People living with MS may hold the key to curing this disease. They, and often their family members, can make a difference in studies of the genes that put people at risk for MS by donating their DNA from blood samples. Understanding the role of genes in MS could revolutionize the way this disease is diagnosed and treated, and ultimately lead to ending MS forever through its prevention.

The National MS Society has been supporting a DNA Bank at the University of California at San Francisco (UCSF) for many years. This bank is a shared resource that is feeding many of the genetic breakthroughs happening today. The UCSF Multiple Sclerosis Genetics Group is a founding member of the International MS Genetics Consortium seeking to understand the genetic basis of MS. A large number of participants are needed to accelerate discovery. Please note: this is a nationwide study; and people everywhere can participate without living near or traveling to San Francisco, CA.

Family MS Study


The UCSF MS Genetics Group is looking for participation of two types of families: single-case and multi-case families.
  • Single-case families are those where only one member is diagnosed with MS. Participation will require a one-time donation of blood from the individual with MS and, if available, a control. The control cannot be a family member but can be a spouse or friend. Preferably the control will be of the same ethnicity and approximately the same age as the individual with MS.
  • Multi-case families are those where multiple living, family members have been diagnosed with MS. For these families, the group collects blood samples from all affected family members, unaffected siblings, and both parents of individuals diagnosed with MS. If not all of the individuals requested are able to participate, enrollment is still possible and will be discussed by phone.

African-American MS Study

Different populations are being studied to learn why some ethnic groups develop MS at higher rates than others. The MS Genetics Group is asking for the donation of a blood sample from African-American individuals with MS and controls without MS. It is not required, but the participation of certain family members is preferred as well.

What is Involved?

Participants for either study will be asked to:
  • Read and sign a consent and authorization form
  • Sign a form to release medical records (only individuals with MS)
  • Complete a family information form
  • Donate a blood sample (approximately five tablespoons)
At all times, records and other information that is shared with the investigators are handled in a confidential manner. There will be no charges for participation in this study.

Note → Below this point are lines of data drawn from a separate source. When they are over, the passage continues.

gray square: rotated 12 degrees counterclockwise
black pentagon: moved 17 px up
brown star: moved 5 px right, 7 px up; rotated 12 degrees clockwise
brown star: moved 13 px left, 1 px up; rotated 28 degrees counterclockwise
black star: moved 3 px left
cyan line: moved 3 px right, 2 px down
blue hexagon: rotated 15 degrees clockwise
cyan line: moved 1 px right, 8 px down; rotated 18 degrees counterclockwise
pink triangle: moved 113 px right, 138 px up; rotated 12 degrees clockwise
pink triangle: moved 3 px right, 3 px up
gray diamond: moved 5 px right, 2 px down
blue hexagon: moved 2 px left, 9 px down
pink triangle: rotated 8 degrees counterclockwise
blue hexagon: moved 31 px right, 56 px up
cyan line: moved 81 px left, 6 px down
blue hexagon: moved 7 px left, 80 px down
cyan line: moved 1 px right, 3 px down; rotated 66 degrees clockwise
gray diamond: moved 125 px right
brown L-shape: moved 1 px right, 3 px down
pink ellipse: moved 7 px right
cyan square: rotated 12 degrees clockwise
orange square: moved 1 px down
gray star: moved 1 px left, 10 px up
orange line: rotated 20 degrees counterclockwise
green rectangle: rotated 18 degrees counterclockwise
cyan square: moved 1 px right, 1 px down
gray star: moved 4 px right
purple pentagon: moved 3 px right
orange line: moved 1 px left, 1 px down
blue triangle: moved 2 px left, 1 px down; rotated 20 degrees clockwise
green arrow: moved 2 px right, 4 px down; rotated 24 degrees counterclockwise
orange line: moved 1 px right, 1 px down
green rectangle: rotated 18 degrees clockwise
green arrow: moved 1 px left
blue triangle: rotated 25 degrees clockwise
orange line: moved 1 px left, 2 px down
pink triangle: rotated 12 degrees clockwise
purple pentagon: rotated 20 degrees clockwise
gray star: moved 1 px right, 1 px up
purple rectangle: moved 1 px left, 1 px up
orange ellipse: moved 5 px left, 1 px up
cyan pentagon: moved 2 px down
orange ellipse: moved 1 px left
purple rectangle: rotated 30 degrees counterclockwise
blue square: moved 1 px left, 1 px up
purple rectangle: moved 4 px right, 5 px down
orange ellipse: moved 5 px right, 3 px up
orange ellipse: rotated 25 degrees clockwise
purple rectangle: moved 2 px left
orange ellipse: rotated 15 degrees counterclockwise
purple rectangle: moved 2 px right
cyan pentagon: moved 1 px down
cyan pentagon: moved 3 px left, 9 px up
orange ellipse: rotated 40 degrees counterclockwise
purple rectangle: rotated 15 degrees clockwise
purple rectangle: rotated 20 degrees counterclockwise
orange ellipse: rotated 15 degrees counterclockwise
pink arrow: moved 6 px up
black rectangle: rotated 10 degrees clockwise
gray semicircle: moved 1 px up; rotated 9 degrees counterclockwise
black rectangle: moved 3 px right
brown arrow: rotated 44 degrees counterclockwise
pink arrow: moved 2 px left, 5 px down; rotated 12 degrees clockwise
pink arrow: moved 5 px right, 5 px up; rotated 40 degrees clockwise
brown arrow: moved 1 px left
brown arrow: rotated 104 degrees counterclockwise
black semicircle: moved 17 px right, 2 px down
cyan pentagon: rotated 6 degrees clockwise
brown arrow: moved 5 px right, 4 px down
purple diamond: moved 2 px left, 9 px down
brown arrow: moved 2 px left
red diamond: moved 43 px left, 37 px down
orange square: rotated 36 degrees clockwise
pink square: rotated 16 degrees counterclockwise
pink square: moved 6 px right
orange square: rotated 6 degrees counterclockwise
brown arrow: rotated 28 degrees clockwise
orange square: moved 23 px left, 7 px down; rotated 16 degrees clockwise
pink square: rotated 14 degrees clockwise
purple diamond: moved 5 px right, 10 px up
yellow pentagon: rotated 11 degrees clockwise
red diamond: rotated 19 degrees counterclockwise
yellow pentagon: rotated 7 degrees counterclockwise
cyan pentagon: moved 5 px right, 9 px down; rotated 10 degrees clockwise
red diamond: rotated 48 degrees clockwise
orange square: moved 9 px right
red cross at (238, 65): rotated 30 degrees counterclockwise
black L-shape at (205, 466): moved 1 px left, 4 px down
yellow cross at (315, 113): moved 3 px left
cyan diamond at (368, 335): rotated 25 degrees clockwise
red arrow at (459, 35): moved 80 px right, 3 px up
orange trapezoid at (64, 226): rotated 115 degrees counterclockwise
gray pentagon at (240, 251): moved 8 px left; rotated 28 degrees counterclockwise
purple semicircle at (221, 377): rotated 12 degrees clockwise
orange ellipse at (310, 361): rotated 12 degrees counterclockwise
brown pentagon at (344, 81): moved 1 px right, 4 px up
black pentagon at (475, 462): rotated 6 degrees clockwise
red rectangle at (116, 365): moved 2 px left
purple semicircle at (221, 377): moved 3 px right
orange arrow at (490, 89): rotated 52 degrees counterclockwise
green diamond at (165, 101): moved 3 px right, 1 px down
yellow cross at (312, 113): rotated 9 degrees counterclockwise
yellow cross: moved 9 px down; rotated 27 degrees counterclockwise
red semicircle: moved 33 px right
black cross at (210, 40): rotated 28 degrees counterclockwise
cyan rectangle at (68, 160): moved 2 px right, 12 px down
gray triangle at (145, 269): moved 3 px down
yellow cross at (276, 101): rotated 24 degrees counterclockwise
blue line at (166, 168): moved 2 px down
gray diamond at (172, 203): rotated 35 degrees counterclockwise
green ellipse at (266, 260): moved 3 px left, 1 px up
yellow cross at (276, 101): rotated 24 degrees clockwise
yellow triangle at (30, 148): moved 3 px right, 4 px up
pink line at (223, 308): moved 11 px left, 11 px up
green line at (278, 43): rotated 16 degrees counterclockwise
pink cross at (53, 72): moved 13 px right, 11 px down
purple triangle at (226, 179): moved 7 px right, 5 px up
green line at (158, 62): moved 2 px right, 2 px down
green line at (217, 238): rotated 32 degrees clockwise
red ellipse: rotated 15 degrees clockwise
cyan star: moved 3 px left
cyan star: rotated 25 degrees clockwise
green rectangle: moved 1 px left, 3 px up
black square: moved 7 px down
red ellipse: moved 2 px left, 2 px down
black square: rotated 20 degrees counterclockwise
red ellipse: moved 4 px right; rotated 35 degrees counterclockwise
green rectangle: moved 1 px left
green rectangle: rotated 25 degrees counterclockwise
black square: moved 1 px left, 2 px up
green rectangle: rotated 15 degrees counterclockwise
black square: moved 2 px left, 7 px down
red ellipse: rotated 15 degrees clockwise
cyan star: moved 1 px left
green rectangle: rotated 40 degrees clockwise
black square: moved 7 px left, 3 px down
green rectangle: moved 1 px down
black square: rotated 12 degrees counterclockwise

To participate or request additional information, please complete this brief intake survey OR you may contact the DNA bank directly:

UCSF Clinical Coordinator
675 Nelson Rising Lane, Suite 235A, Box 3206
San Francisco, CA 94158
Toll Free Phone: 1-866-MS-Genes (1-866-674-3637)
Email: msdb@ucsf.edu
Website: http://msgenetics.ucsf.edu/

About Multiple Sclerosis

Multiple sclerosis, an unpredictable, often disabling disease of the central nervous system, interrupts the flow of information within the brain, and between the brain and body. Symptoms range from numbness and tingling to blindness and paralysis. The progress, severity and specific symptoms of MS in any one person cannot yet be predicted, but advances in research and treatment are moving us closer to a world free of MS. Most people with MS are diagnosed between the ages of 20 and 50, with at least two to three times more women than men being diagnosed with the disease. MS affects more than 2.3 million people worldwide.